Polish Studies Newsletter

Event

Date of the event: 18.09.2025 - 19.09.2025
Added on: 24.02.2025

Literature in Exile Between ‘Authorship’ and ‘Translation’: The Central and Eastern European Experience  

Type of the event:
Conference
City or town:
Prague

This conference aims to examine the complex relationship between ‘authorship’ and ‘translation’ in the work of the 20th-century Central and Eastern European writers in exile who were also translators. In the context of the reassessment of ‘literariness’ in the latter half of the 20th century, the conference is particularly focused on the overlapping relationship between both these concepts, which are seen as interrelated, historically variable categories of literary creativity of exiled writers in redefining themselves against the nationalist narratives. The workshop will thus contribute to the discussion on cultural translation and post-national literature in general. 

The fact that many of the Central and Eastern European writers who later physically went into exile had already tried to undermine the uniformity and political instrumentalization of literature and culture in the totalitarizing regimes as intentional readers, critics and translators of foreign literature just raised awareness of broader issues of cultural translation. As the Pole Stanisław Barańczak quoted, ‘I am a translator and only sometimes a poet, much less than Romantics had in mind.’ Also for the Russian Joseph Brodsky, the Hungarian György Faludy, who eventually ended up in America, the Czech Jiří Gruša, who found himself in West Germany, and others, the literatures of their later exile already had an impact on their early work (intertextuality, translations and adaptations). Later, these relationships are manifested in many forms both in their exile works and translations as ‘thick’ translations (Kwame Anthony Appiah) related to their former and new homelands.

At the workshop, we would like to take a closer look at the mutual relationship between these and other authorial works and creative translations, considering not only their ‘third space’ (Homi K. Bhabha) as hybrid processes through which cultural identities and meanings are negotiated and reconstituted, but also the eventual overlapping of both literary roles (Roland Barthes and others). Following the ‘translator’s turn’ in the humanities (Douglas Robinson), and thus considering ‘translation’ (as well as ‘authorship’) as a contextually framed and dynamic category (Lawrence Venuti, Susan Bassnett, Schamma Schahadat), we wish to discuss the relationship of these roles to overcoming the totalitarizing narratives of national cultures, which in Central and Eastern Europe in the latter half of the 20th century significantly relied on literary culture (the author as a producer of national values and the translator as a negotiator of their boundaries, Evgeny Dobrenko; or more broadly Emily Apter and others). This raises a number of questions. Do innovative concepts of ‘literariness’ emerge in the work of exiled writers that make the significance of (cultural) translation more visible? Are these concepts based on the undermining of the uniformity and the political instrumentalization of national culture through translation from literatures and cultures that later became a new home for the former translators and exiled authors? In what way did these writers promote their idea of literariness to their audience?

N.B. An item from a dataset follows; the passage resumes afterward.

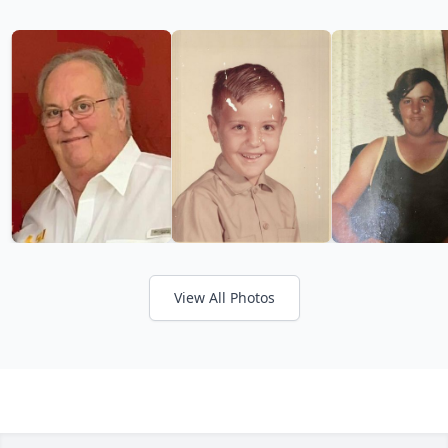
View All Photos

We aim for a transnational perspective based on the methods of translation and literary studies, which will present new typologies for exile literature using the examples of Central and Eastern European writers, as well as their relevant contemporaries (translation of fiction as a form of internal exile, self-translation of authors between the East and West, original fiction related to the former homeland, but addressed  to a new audience after the language shift, or without it in the case of German authors, etc.). In particular we focus on:

- the transcultural poetics of Central and Eastern European writers in the second half of the 20th century in relation to (cultural) translation;

- the importance of domestic translation culture for the practice of exiled authors;

- the relationship of exile writers to ‘literariness’, ‘autorship’, ‘translation’ and the associated controversies (e.g. about the originality of Danilo Kiš, the relationship of the works of Milan Kundera to national culture);

- the performativity of exil writers in relation to the model audience (e.g. essays on the condition of exile, paratexts).

Submission guidelines: Please send your abstract of max. 800 characters/300 words to dobias@ucl.cas.cz (Dalibor Dobiáš) and marek.nekula@ur.de (Marek Nekula) by 30 April 2025. We expect the final submissions to be 20 minutes long. The preferred language is English. You will be notified about the selection of submissions by 15 May 2025. The organizers offer accommodation to selected participants, and travel grants to participants without institutional background. The workshop is organized with the financial support of the Alexander von Humboldt Foundation and the AV21 Strategy Research Program ‘Identities in a World of Wars and Crises’ at the Czech Academy of Sciences.